(EXERCISE DATA begins)

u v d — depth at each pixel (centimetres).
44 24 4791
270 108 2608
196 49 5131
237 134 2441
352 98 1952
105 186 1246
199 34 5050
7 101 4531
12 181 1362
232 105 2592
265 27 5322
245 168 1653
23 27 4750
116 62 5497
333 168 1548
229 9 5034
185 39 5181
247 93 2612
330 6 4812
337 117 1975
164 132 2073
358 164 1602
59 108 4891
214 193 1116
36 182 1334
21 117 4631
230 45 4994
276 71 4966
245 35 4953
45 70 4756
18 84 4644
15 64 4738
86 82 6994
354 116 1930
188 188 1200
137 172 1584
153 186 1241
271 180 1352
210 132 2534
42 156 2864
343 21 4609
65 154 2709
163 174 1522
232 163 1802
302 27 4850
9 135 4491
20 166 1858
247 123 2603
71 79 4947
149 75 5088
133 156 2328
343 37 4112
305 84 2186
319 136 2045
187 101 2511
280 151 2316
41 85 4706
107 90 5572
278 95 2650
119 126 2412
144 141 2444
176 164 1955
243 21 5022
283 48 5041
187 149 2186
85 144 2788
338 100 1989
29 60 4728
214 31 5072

(EXERCISE DATA ends)

_EXERCISE GOAL_
From the records above, quote only the lines running from the line with "210 132 2534" to the line with "107 90 5572", both lines included.

_SOLVED EXERCISE_
210 132 2534
42 156 2864
343 21 4609
65 154 2709
163 174 1522
232 163 1802
302 27 4850
9 135 4491
20 166 1858
247 123 2603
71 79 4947
149 75 5088
133 156 2328
343 37 4112
305 84 2186
319 136 2045
187 101 2511
280 151 2316
41 85 4706
107 90 5572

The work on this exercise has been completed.